TASK INPUTS:
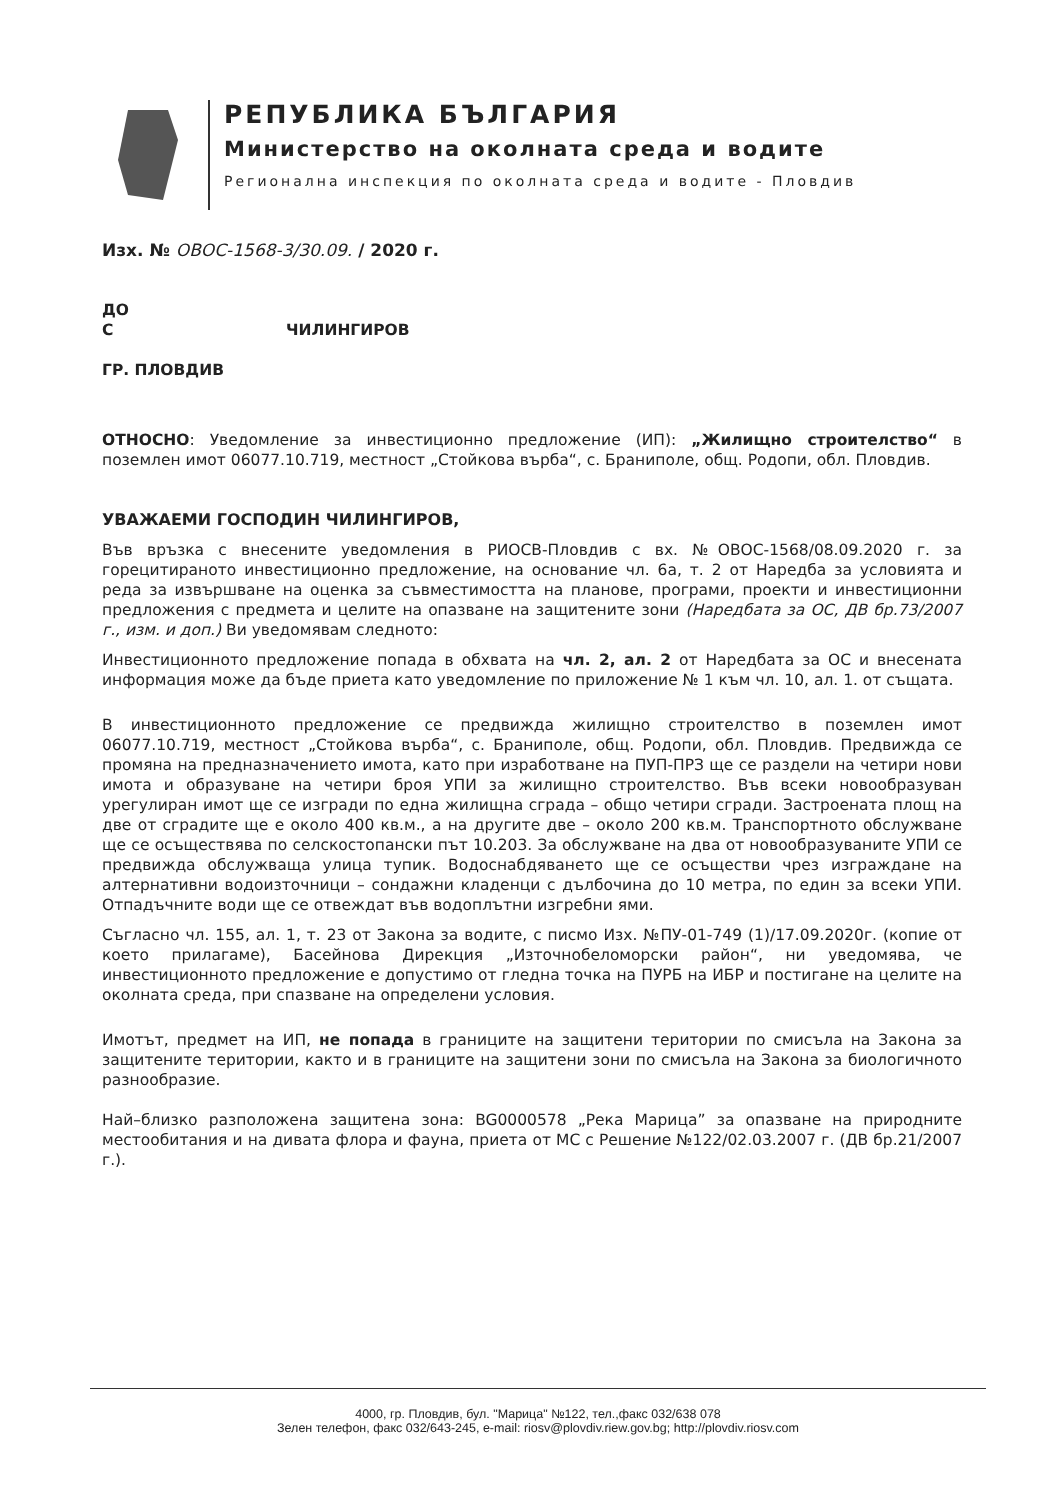РЕПУБЛИКА БЪЛГАРИЯ
Министерство на околната среда и водите
Регионална инспекция по околната среда и водите - Пловдив
Изх. № ОВОС-1568-3/30.09. / 2020 г.
ДО
С ЧИЛИНГИРОВ
ГР. ПЛОВДИВ
ОТНОСНО: Уведомление за инвестиционно предложение (ИП): „Жилищно строителство“ в поземлен имот 06077.10.719, местност „Стойкова върба“, с. Браниполе, общ. Родопи, обл. Пловдив.
УВАЖАЕМИ ГОСПОДИН ЧИЛИНГИРОВ,
Във връзка с внесените уведомления в РИОСВ-Пловдив с вх. №ОВОС-1568/08.09.2020 г. за горецитираното инвестиционно предложение, на основание чл. 6а, т. 2 от Наредба за условията и реда за извършване на оценка за съвместимостта на планове, програми, проекти и инвестиционни предложения с предмета и целите на опазване на защитените зони (Наредбата за ОС, ДВ бр.73/2007 г., изм. и доп.) Ви уведомявам следното:
Инвестиционното предложение попада в обхвата на чл. 2, ал. 2 от Наредбата за ОС и внесената информация може да бъде приета като уведомление по приложение № 1 към чл. 10, ал. 1. от същата.
В инвестиционното предложение се предвижда жилищно строителство в поземлен имот 06077.10.719, местност „Стойкова върба“, с. Браниполе, общ. Родопи, обл. Пловдив. Предвижда се промяна на предназначението имота, като при изработване на ПУП-ПРЗ ще се раздели на четири нови имота и образуване на четири броя УПИ за жилищно строителство. Във всеки новообразуван урегулиран имот ще се изгради по една жилищна сграда – общо четири сгради. Застроената площ на две от сградите ще е около 400 кв.м., а на другите две – около 200 кв.м. Транспортното обслужване ще се осъществява по селскостопански път 10.203. За обслужване на два от новообразуваните УПИ се предвижда обслужваща улица тупик. Водоснабдяването ще се осъществи чрез изграждане на алтернативни водоизточници – сондажни кладенци с дълбочина до 10 метра, по един за всеки УПИ. Отпадъчните води ще се отвеждат във водоплътни изгребни ями.
Съгласно чл. 155, ал. 1, т. 23 от Закона за водите, с писмо Изх. №ПУ-01-749 (1)/17.09.2020г. (копие от което прилагаме), Басейнова Дирекция „Източнобеломорски район“, ни уведомява, че инвестиционното предложение е допустимо от гледна точка на ПУРБ на ИБР и постигане на целите на околната среда, при спазване на определени условия.
Имотът, предмет на ИП, не попада в границите на защитени територии по смисъла на Закона за защитените територии, както и в границите на защитени зони по смисъла на Закона за биологичното разнообразие.
Най–близко разположена защитена зона: BG0000578 „Река Марица” за опазване на природните местообитания и на дивата флора и фауна, приета от МС с Решение №122/02.03.2007 г. (ДВ бр.21/2007 г.).
4000, гр. Пловдив, бул. "Марица" №122, тел.,факс 032/638 078
Зелен телефон, факс 032/643-245, e-mail: riosv@plovdiv.riew.gov.bg; http://plovdiv.riosv.com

TASK DESCRIPTION: Leaving the images out, print the records above exactly.

OUTPUT BELOW:
РЕПУБЛИКА БЪЛГАРИЯ
Министерство на околната среда и водите
Регионална инспекция по околната среда и водите - Пловдив
Изх. № ОВОС-1568-3/30.09. / 2020 г.
ДО
С ЧИЛИНГИРОВ
ГР. ПЛОВДИВ
ОТНОСНО: Уведомление за инвестиционно предложение (ИП): „Жилищно строителство“ в поземлен имот 06077.10.719, местност „Стойкова върба“, с. Браниполе, общ. Родопи, обл. Пловдив.
УВАЖАЕМИ ГОСПОДИН ЧИЛИНГИРОВ,
Във връзка с внесените уведомления в РИОСВ-Пловдив с вх. №ОВОС-1568/08.09.2020 г. за горецитираното инвестиционно предложение, на основание чл. 6а, т. 2 от Наредба за условията и реда за извършване на оценка за съвместимостта на планове, програми, проекти и инвестиционни предложения с предмета и целите на опазване на защитените зони (Наредбата за ОС, ДВ бр.73/2007 г., изм. и доп.) Ви уведомявам следното:
Инвестиционното предложение попада в обхвата на чл. 2, ал. 2 от Наредбата за ОС и внесената информация може да бъде приета като уведомление по приложение № 1 към чл. 10, ал. 1. от същата.
В инвестиционното предложение се предвижда жилищно строителство в поземлен имот 06077.10.719, местност „Стойкова върба“, с. Браниполе, общ. Родопи, обл. Пловдив. Предвижда се промяна на предназначението имота, като при изработване на ПУП-ПРЗ ще се раздели на четири нови имота и образуване на четири броя УПИ за жилищно строителство. Във всеки новообразуван урегулиран имот ще се изгради по една жилищна сграда – общо четири сгради. Застроената площ на две от сградите ще е около 400 кв.м., а на другите две – около 200 кв.м. Транспортното обслужване ще се осъществява по селскостопански път 10.203. За обслужване на два от новообразуваните УПИ се предвижда обслужваща улица тупик. Водоснабдяването ще се осъществи чрез изграждане на алтернативни водоизточници – сондажни кладенци с дълбочина до 10 метра, по един за всеки УПИ. Отпадъчните води ще се отвеждат във водоплътни изгребни ями.
Съгласно чл. 155, ал. 1, т. 23 от Закона за водите, с писмо Изх. №ПУ-01-749 (1)/17.09.2020г. (копие от което прилагаме), Басейнова Дирекция „Източнобеломорски район“, ни уведомява, че инвестиционното предложение е допустимо от гледна точка на ПУРБ на ИБР и постигане на целите на околната среда, при спазване на определени условия.
Имотът, предмет на ИП, не попада в границите на защитени територии по смисъла на Закона за защитените територии, както и в границите на защитени зони по смисъла на Закона за биологичното разнообразие.
Най–близко разположена защитена зона: BG0000578 „Река Марица” за опазване на природните местообитания и на дивата флора и фауна, приета от МС с Решение №122/02.03.2007 г. (ДВ бр.21/2007 г.).
4000, гр. Пловдив, бул. "Марица" №122, тел.,факс 032/638 078
Зелен телефон, факс 032/643-245, e-mail: riosv@plovdiv.riew.gov.bg; http://plovdiv.riosv.com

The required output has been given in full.